I would describe it as something like a CAS version of a SIMD masked load on a u8
vector (I think we only need byte-level precision) -- we never even load the other bytes so if they are uninit it doesn't matter. That avoids having to talk about freeze
.
However, even then the implementation as a loop does not have the same liveness properties as the AM semantics: if one thread tries to do such a CAS while another thread constantly does atomic writes with random values to the same memory, then in the AM the first thread would be guaranteed to terminate.

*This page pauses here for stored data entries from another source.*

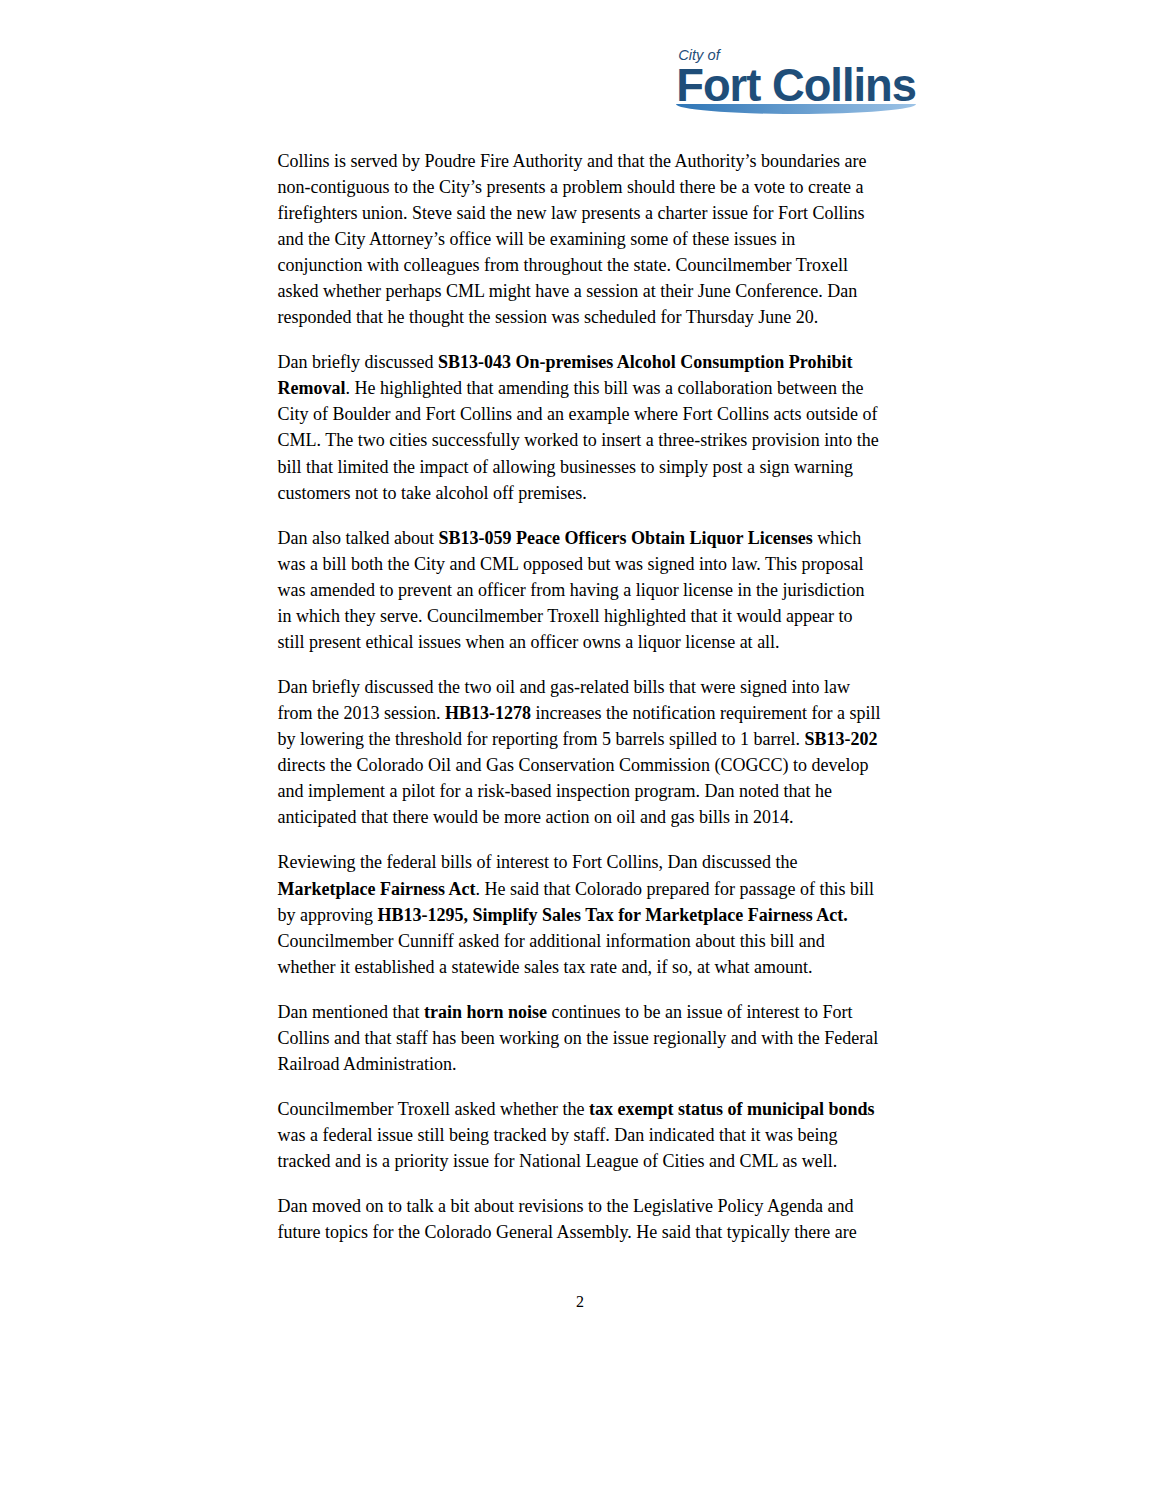City of
Fort Collins
Collins is served by Poudre Fire Authority and that the Authority’s boundaries are non-contiguous to the City’s presents a problem should there be a vote to create a firefighters union. Steve said the new law presents a charter issue for Fort Collins and the City Attorney’s office will be examining some of these issues in conjunction with colleagues from throughout the state. Councilmember Troxell asked whether perhaps CML might have a session at their June Conference. Dan responded that he thought the session was scheduled for Thursday June 20.
Dan briefly discussed SB13-043 On-premises Alcohol Consumption Prohibit Removal. He highlighted that amending this bill was a collaboration between the City of Boulder and Fort Collins and an example where Fort Collins acts outside of CML. The two cities successfully worked to insert a three-strikes provision into the bill that limited the impact of allowing businesses to simply post a sign warning customers not to take alcohol off premises.
Dan also talked about SB13-059 Peace Officers Obtain Liquor Licenses which was a bill both the City and CML opposed but was signed into law. This proposal was amended to prevent an officer from having a liquor license in the jurisdiction in which they serve. Councilmember Troxell highlighted that it would appear to still present ethical issues when an officer owns a liquor license at all.
Dan briefly discussed the two oil and gas-related bills that were signed into law from the 2013 session. HB13-1278 increases the notification requirement for a spill by lowering the threshold for reporting from 5 barrels spilled to 1 barrel. SB13-202 directs the Colorado Oil and Gas Conservation Commission (COGCC) to develop and implement a pilot for a risk-based inspection program. Dan noted that he anticipated that there would be more action on oil and gas bills in 2014.
Reviewing the federal bills of interest to Fort Collins, Dan discussed the Marketplace Fairness Act. He said that Colorado prepared for passage of this bill by approving HB13-1295, Simplify Sales Tax for Marketplace Fairness Act. Councilmember Cunniff asked for additional information about this bill and whether it established a statewide sales tax rate and, if so, at what amount.
Dan mentioned that train horn noise continues to be an issue of interest to Fort Collins and that staff has been working on the issue regionally and with the Federal Railroad Administration.
Councilmember Troxell asked whether the tax exempt status of municipal bonds was a federal issue still being tracked by staff. Dan indicated that it was being tracked and is a priority issue for National League of Cities and CML as well.
Dan moved on to talk a bit about revisions to the Legislative Policy Agenda and future topics for the Colorado General Assembly. He said that typically there are
2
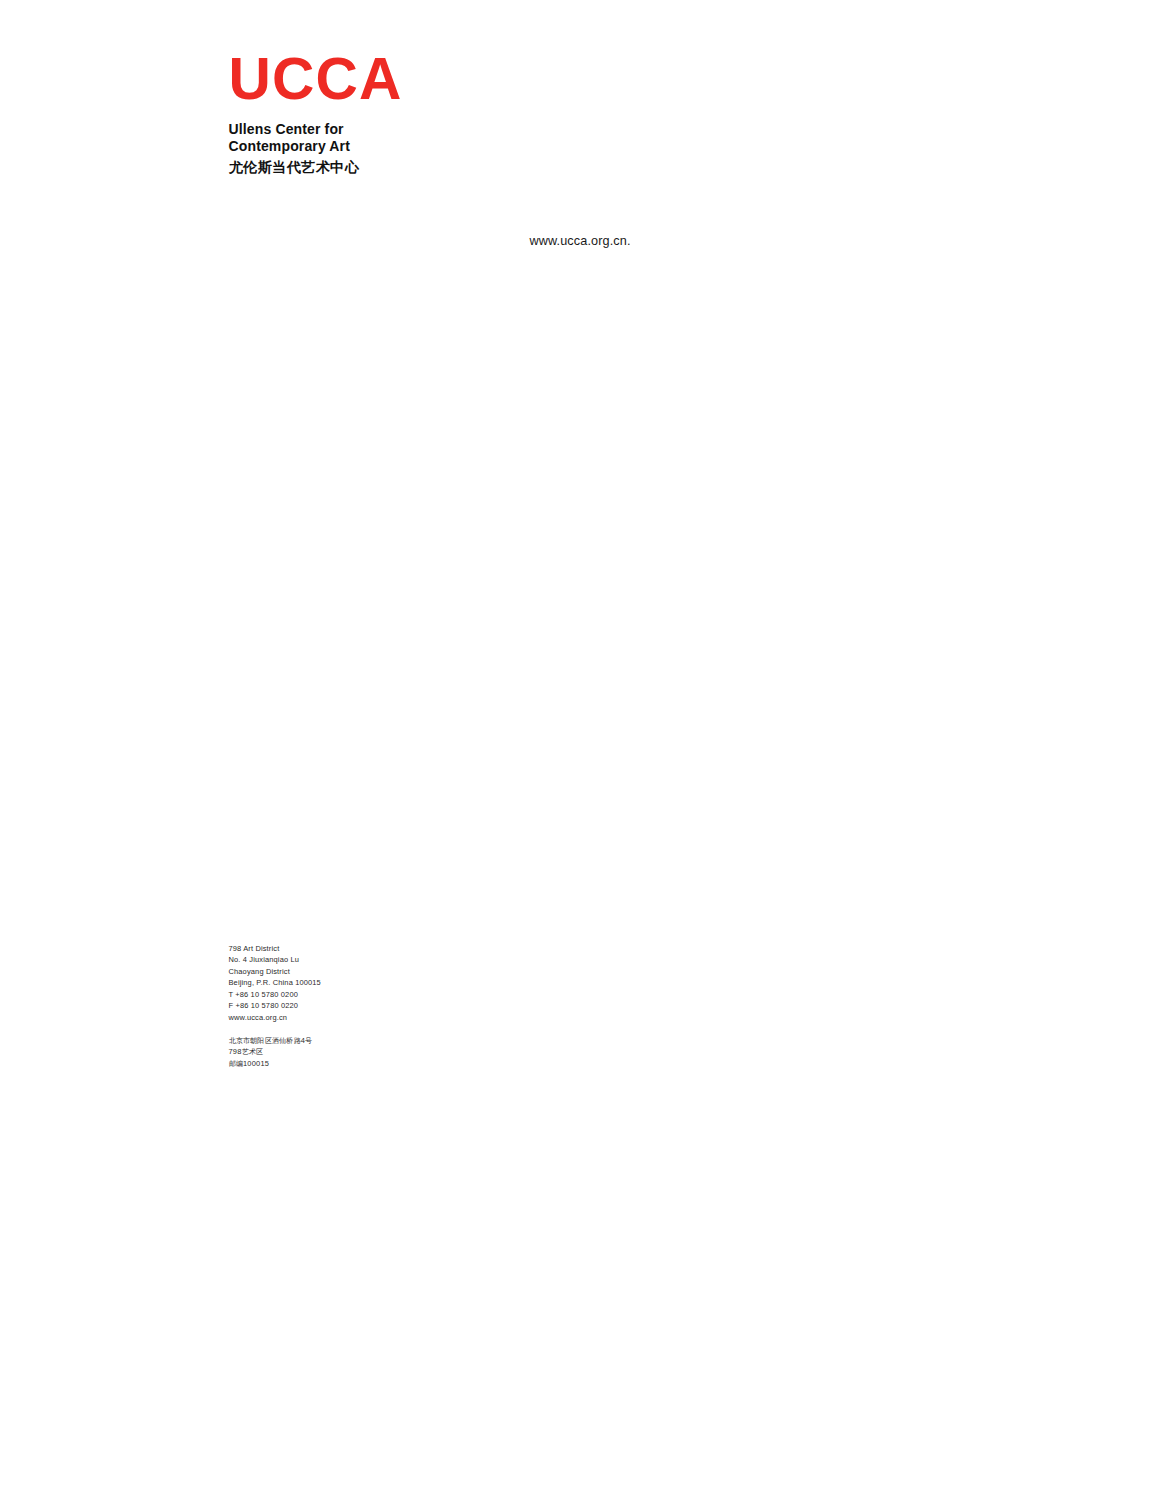UCCA
Ullens Center for
Contemporary Art
尤伦斯当代艺术中心
www.ucca.org.cn.
798 Art District
No. 4 Jiuxianqiao Lu
Chaoyang District
Beijing, P.R. China 100015
T +86 10 5780 0200
F +86 10 5780 0220
www.ucca.org.cn
北京市朝阳区酒仙桥路4号
798艺术区
邮编100015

However, a loop-based implementation (even if we only introduce the loop in machine IR, entirely avoiding all optimization-related questions) could make the first thread loop forever.
IOW, this pseudocode would always terminate under AM semantics (assuming a fair scheduler), but the produced binary could fail to terminate:
static X;
static FLAG;
thread::scope(|s| {
s.spawn(|| {
do_a_masked_cas(&X);
set_flag(&FLAG);
});
s.spawn(|| {
while !get_flag(&FLAG) {
write_random(&X);
}
});
});
So no, this does not solve the liveness concerns.
Also, a static mask indicating which bytes to compare and which bytes to ignore would not suffice to permit CAS on enum
s with fields, as for them the padding mask depends on the enum discriminant.